**Exercise aim**. The response must contain every line below in which "scroll" appears.
═══ Task inputs
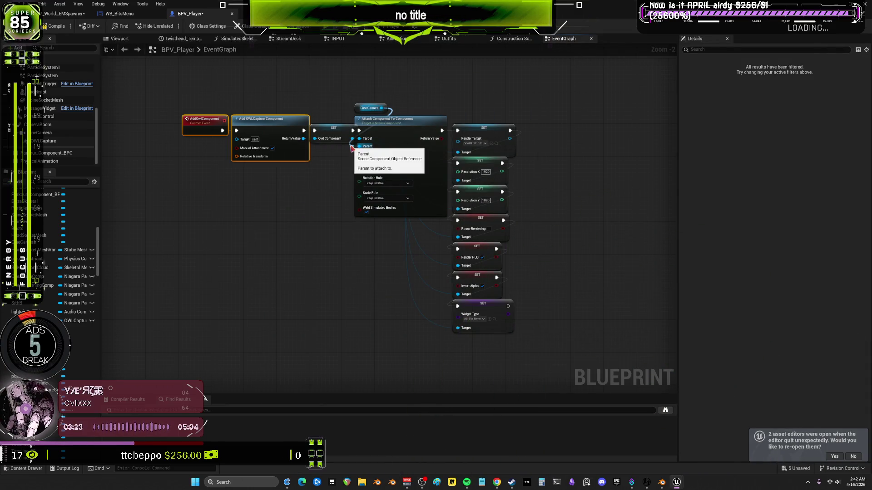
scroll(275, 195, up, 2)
══════
═══ Task inputs
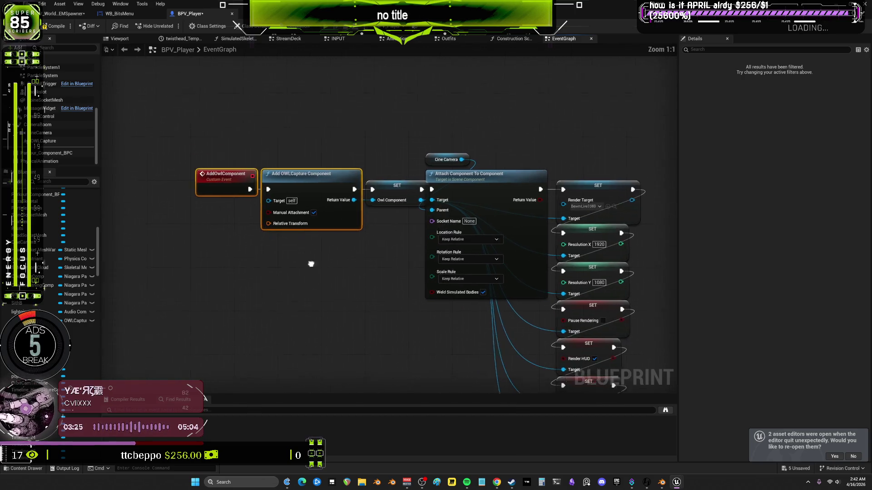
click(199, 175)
══════
═══ Task inputs
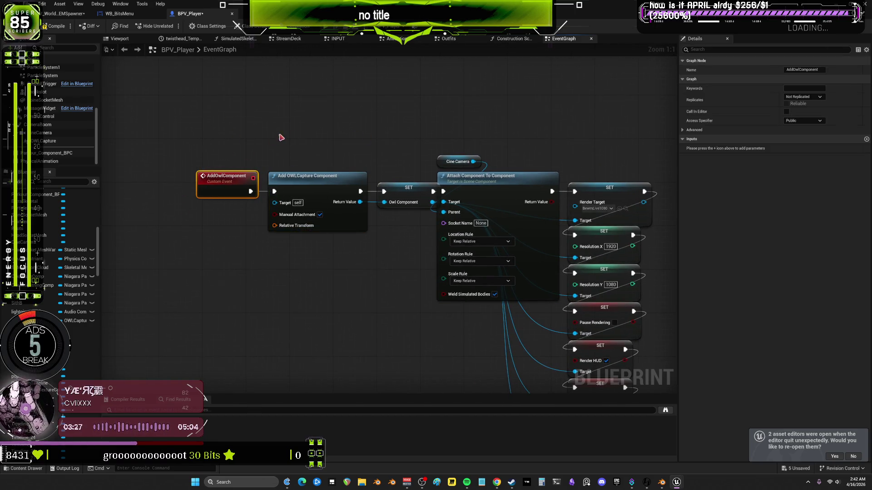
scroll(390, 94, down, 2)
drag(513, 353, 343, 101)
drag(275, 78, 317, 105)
══════
**Your response**.
scroll(275, 195, up, 2)
scroll(390, 94, down, 2)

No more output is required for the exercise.